Benchmarking requires two things: your data and data to measure it against. Both must be clean, reliable, and, ideally, gathered in a similar and trustworthy way, or at least from a similar and trusted source, be it other builders, consumers, or Google Analytics.
Let’s assume you gather and track key performance data, such as sales traffic, conversions, and job costs, among a thousand other data points easily derived—using technology or not—from a building operation. How do you know it reflects success unless you compare it to something? Sure, it may show progress toward an internal goal, but unless that goal is based on an external metric, an industry standard outside of your walls, then it’s just navel-gazing and not really benchmarking.
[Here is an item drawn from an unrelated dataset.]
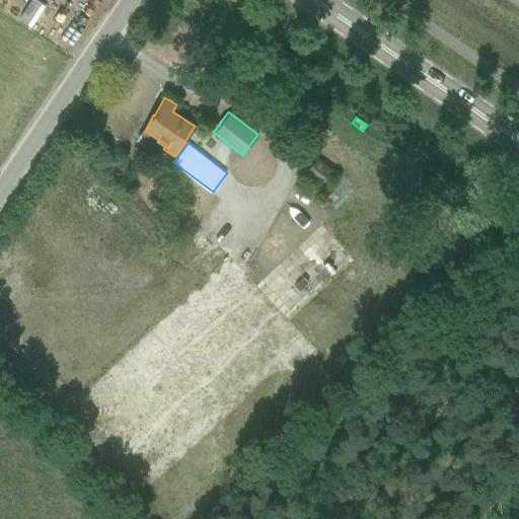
[(338,173),(324,164),(317,158),(306,173),(325,189),(338,173)]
The problem is: All but the most enlightened builders believe that few, if any, meaningful sources of external data exist with which to compare their own data with a high degree of reliability or value.
Benchmarking Sources
But I’d argue that many sources exist. You’re not the only builder inputting data into business software programs, or using a third-party construction quality or customer satisfaction partner, or responding to industry-specific surveys about costs of doing business, or perhaps engaging in programs such as our National Housing Quality Award, which challenges you to “show your work” against 180-plus operational benchmarks.
Still not compelled to give it a go? Then explain to me why you sought out our annual list of the top-grossing home builders to see where your company—or maybe a close competitor—ranks, which ones rose or fell, and the share of homes the Top 20 Giants closed last year.
Congratulations. You just benchmarked.